Learning objectives
- Define the state-value function \(V^\pi(s)\) as the expected return from state \(s\) under policy \(\pi\).
- Write and solve the Bellman expectation equation for a small MDP.
- Use matrix form (linear system) when the MDP is finite.
Concept and real-world RL
The state-value function \(V^\pi(s)\) is the expected (discounted) return starting from state \(s\) and following policy \(\pi\). It answers: “How good is it to be in this state if I follow this policy?” In games, \(V(s)\) is like the expected outcome from a board position; in navigation, it is the expected cumulative reward from a location. The Bellman expectation equation expresses \(V^\pi\) in terms of immediate reward and the value of the next state; for finite MDPs it becomes a linear system \(V = r + \gamma P V\) that we can solve by matrix inversion or iteration.
Illustration (state values): For the Chapter 3 two-state MDP under a random policy, solving the Bellman equation yields \(V^\pi(A)\) and \(V^\pi(B)\). The chart below shows example values for the two states.
Exercise: For the MDP in Chapter 3, compute the state-value function \(V^\pi\) for a random policy (\(\pi(a|s)=0.5\)) by solving the Bellman equation system manually (or via matrix inversion). Assume \(\gamma = 0.9\).
Professor’s hints
- First write the Bellman equation for each state: \(V^\pi(s) = \sum_a \pi(a|s) \sum_{s’,r} P(s’,r|s,a)[r + \gamma V^\pi(s’)]\). For the two-state MDP, you get two equations in two unknowns \(V(A)\) and \(V(B)\).
- Under a random policy, each action has probability 0.5. From state A you have two actions (stay, go); from B, two actions (both lead to A with reward -1). Write the expected immediate reward and the expected next-state value for each state.
- You can solve the 2×2 linear system by hand or with
np.linalg.solve. In matrix form: \(V = r^\pi + \gamma P^\pi V\) so \((I - \gamma P^\pi) V = r^\pi\).
Common pitfalls
- Wrong sign for rewards: Rewards are part of the Bellman equation as \(r + \gamma V(s’)\). If your MDP defines “cost” as positive, use \(-r\) in the equation so that higher value means better.
- Using the wrong policy: The exercise asks for the random policy (\(\pi(a|s)=0.5\) for each action). Do not use the optimal policy.
- Forgetting discount: \(V(s)\) includes \(\gamma\) in front of the next-state value. If you write \(V = r + V’\) you are effectively using \(\gamma=1\).
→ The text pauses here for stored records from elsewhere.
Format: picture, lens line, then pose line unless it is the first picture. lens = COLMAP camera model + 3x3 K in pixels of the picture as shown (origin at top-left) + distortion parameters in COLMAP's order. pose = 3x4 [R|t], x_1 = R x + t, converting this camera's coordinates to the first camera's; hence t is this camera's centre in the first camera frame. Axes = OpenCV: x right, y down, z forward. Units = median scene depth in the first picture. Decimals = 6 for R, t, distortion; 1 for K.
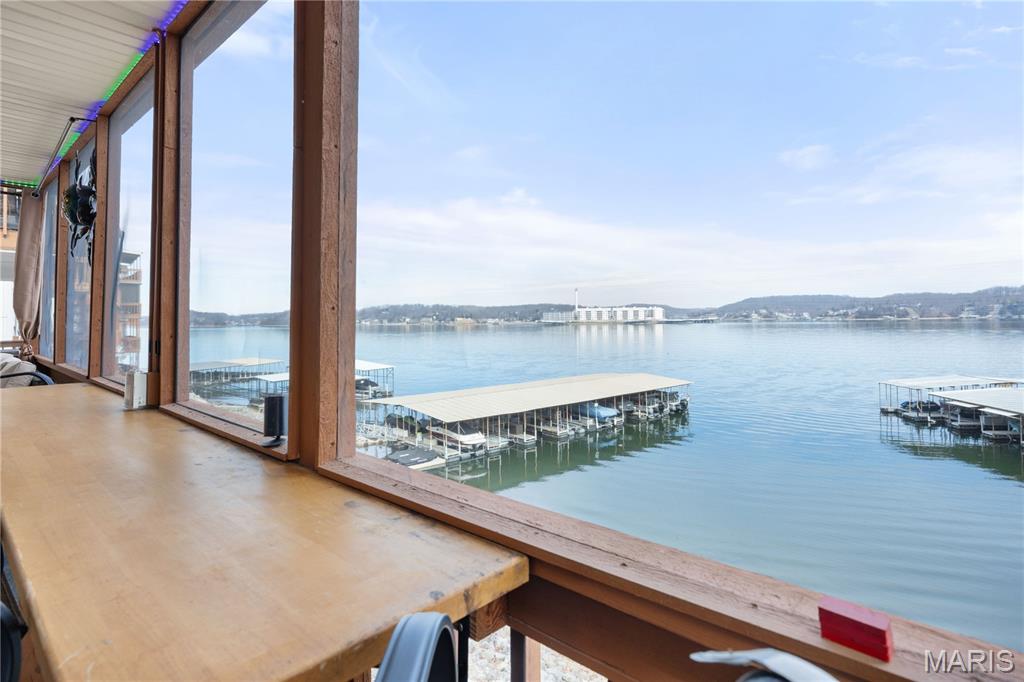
lens RADIAL K [[544.2, 0, 511.2], [0, 544.2, 332.9], [0, 0, 1]] dist [-0.000019, -0.000160]
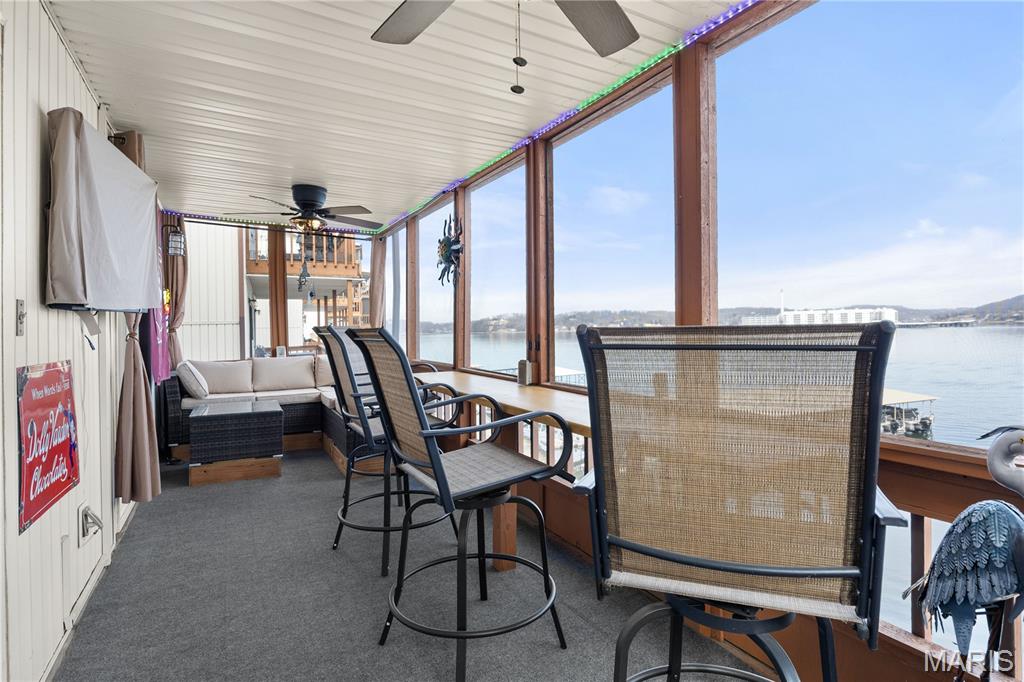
lens RADIAL K [[549.1, 0, 512.0], [0, 549.1, 341.0], [0, 0, 1]] dist [-0.000440, -0.000587]
pose [[0.943501, -0.000743, -0.331369, -0.005093], [0.001721, 0.999995, 0.002657, 0.000213], [0.331365, -0.003077, 0.943498, -0.012457]]
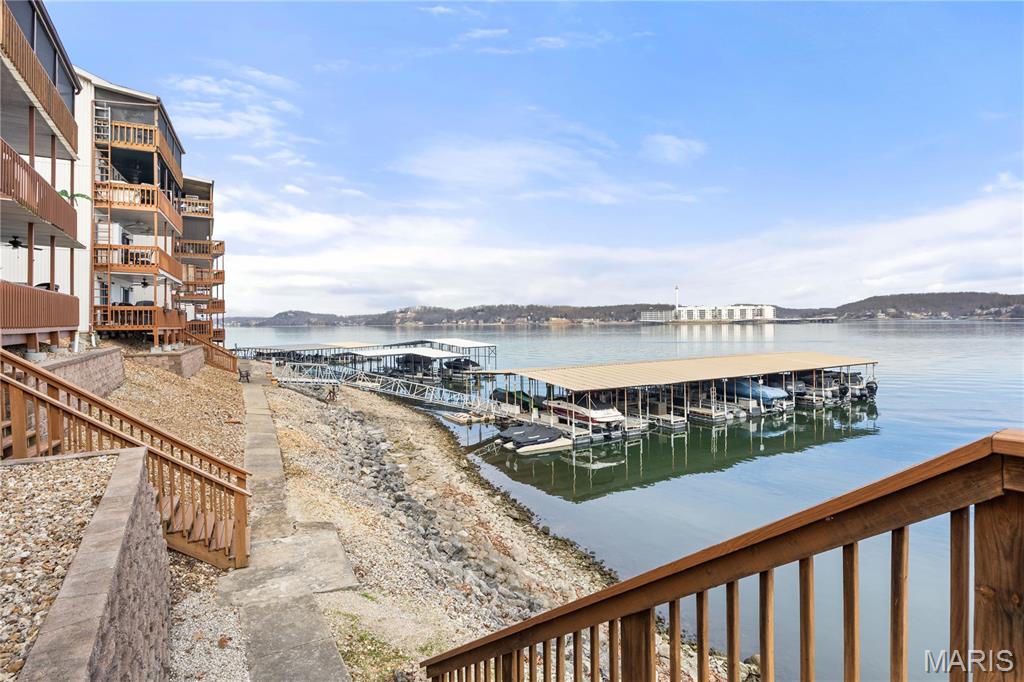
lens RADIAL K [[549.1, 0, 512.0], [0, 549.1, 341.0], [0, 0, 1]] dist [-0.000440, -0.000587]
pose [[0.985433, 0.006696, -0.169933, -0.056763], [-0.004252, 0.999882, 0.014738, 0.062997], [0.170012, -0.013801, 0.985345, 0.175421]]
Warm-up: For a one-state MDP with one action that gives reward 1 and stays in the same state, write the Bellman equation and solve for \(V\). Step 1 — Bellman equation: From the only state, we get reward 1 and stay. So \(V = r + \gamma V = 1 + \gamma V\). Step 2 — Solve: \(V - \gamma V = 1\), so \(V(1 - \gamma) = 1\), hence \(V = \frac{1}{1-\gamma}\). Check: For \(\gamma = 0.9\), \(V = 10\) (infinite-horizon return \(1 + 0.9 + 0.81 + \cdots\)). The same matrix form \((I - \gamma P^\pi)V = r^\pi\) is used for the Chapter 3 two-state MDP with random policy.Worked solution (warm-up: one-state MDP)
Extra practice
- Warm-up: For a one-state MDP with one action that gives reward 1 and stays in the same state, write the Bellman equation and solve for \(V\). (Answer: \(V = 1 + \gamma V\) ⇒ \(V = 1/(1-\gamma)\).)
- Coding: In Python, encode the 2-state MDP from Chapter 3 (P, R matrices). Write a function that computes \(V^\pi\) for a given policy using the Bellman expectation equation in matrix form (solve the linear system \(V = R^\pi + \gamma P^\pi V\)).
- Challenge: Write the Bellman equation for the action-value function \(Q^\pi(s,a)\) for the Chapter 3 MDP and random policy. Express \(Q^\pi(A,\text{stay})\) and \(Q^\pi(A,\text{go})\) in terms of \(V^\pi(A)\) and \(V^\pi(B)\) (you can use your computed \(V\)).